Кажется, я была потрясена не меньше Водяного. Только тогда в полной мере осознала, какое чувство скрывалось под маской преданности. Отказываясь от собственной сути, он носил не единственную маску. «Цепной пёс Папы», так его порой называли. Не скоро же я подумала о том, что, перегрызая по команде чужие глотки, этот пёс мечтал порвать горло хозяина.

Я видела, как Водяной попятился. Едва заметно, на крошечный шаг… но я видела, что он боится.

— Ты знаешь, что у меня четыре жены, но ни одна не родила мне ребёнка, который не умер бы в младенчестве.
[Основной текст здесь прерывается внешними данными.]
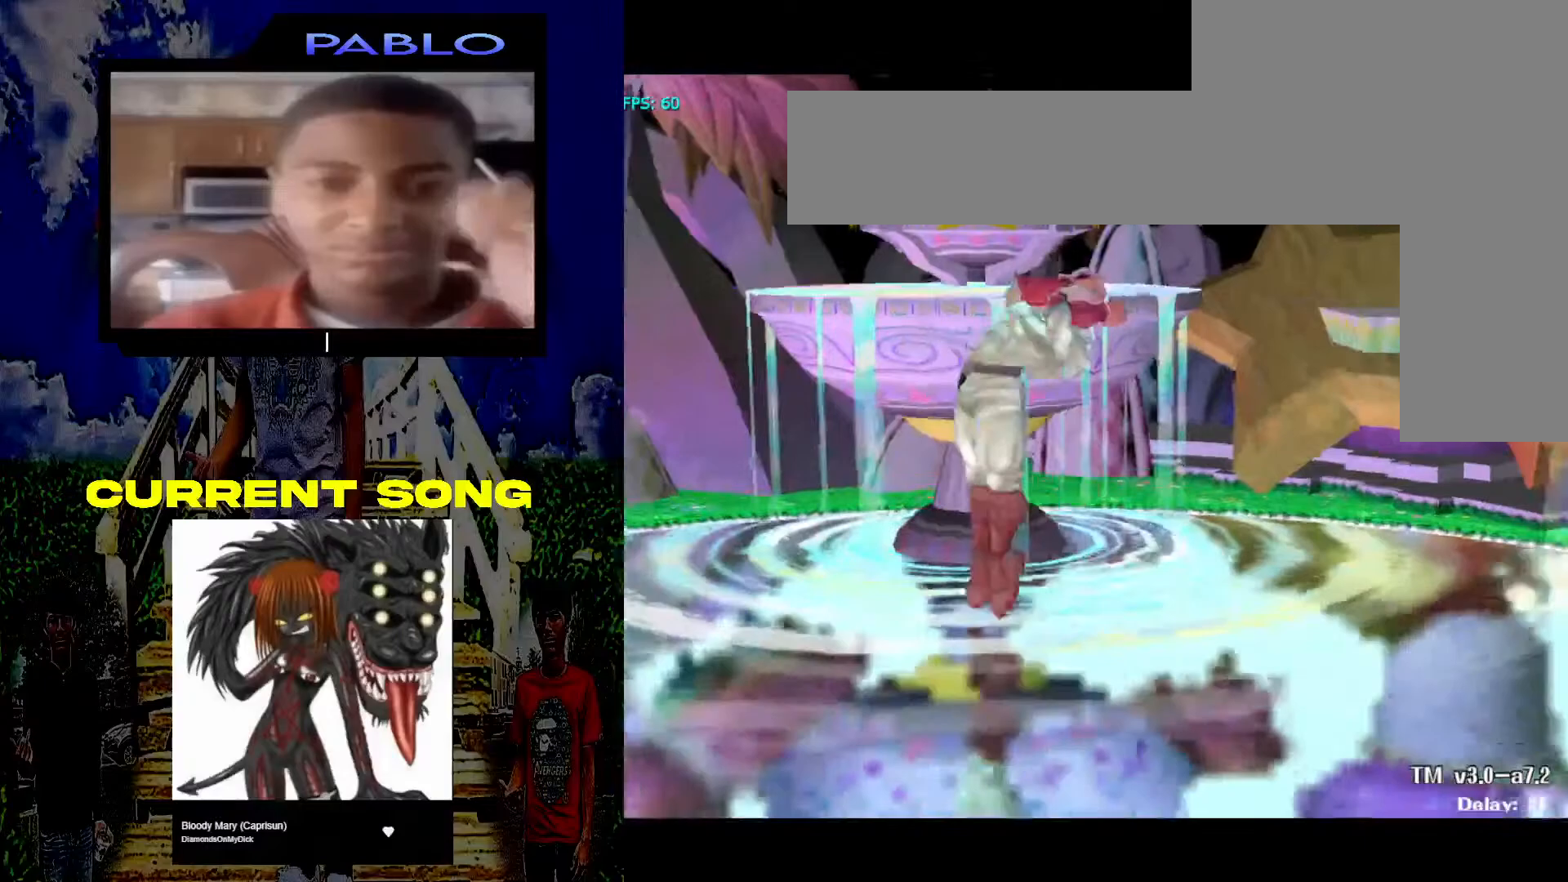
{"buttons": [], "left_stick": "center", "right_stick": "center", "events": [[17, "R1", "down"], [133, "Y", "up"], [183, "R1", "up"], [267, "left_stick", "center"]]}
Со временем ты получил бы всё.

— Мне не нужно твоё «всё». Нужно лишь, чтобы ты ответил за то, что сделал с моей матерью и со мной. И узнал, за что платишь.

— Что я… сделал?.. Что я сделал?! Твоя мать была сумасшедшей, это она устроила тот пожар! Она не раз пыталась покончить с собой и, наконец, ей это удалось. И разве я толкал тебя в огонь? Ты сам туда полез! Так в чём ты меня обвиняешь?

— Ты не различаешь причины и следствия. — Он сжал левую руку выше локтя. Между пальцев текло красное. — Она сошла с ума из-за тебя.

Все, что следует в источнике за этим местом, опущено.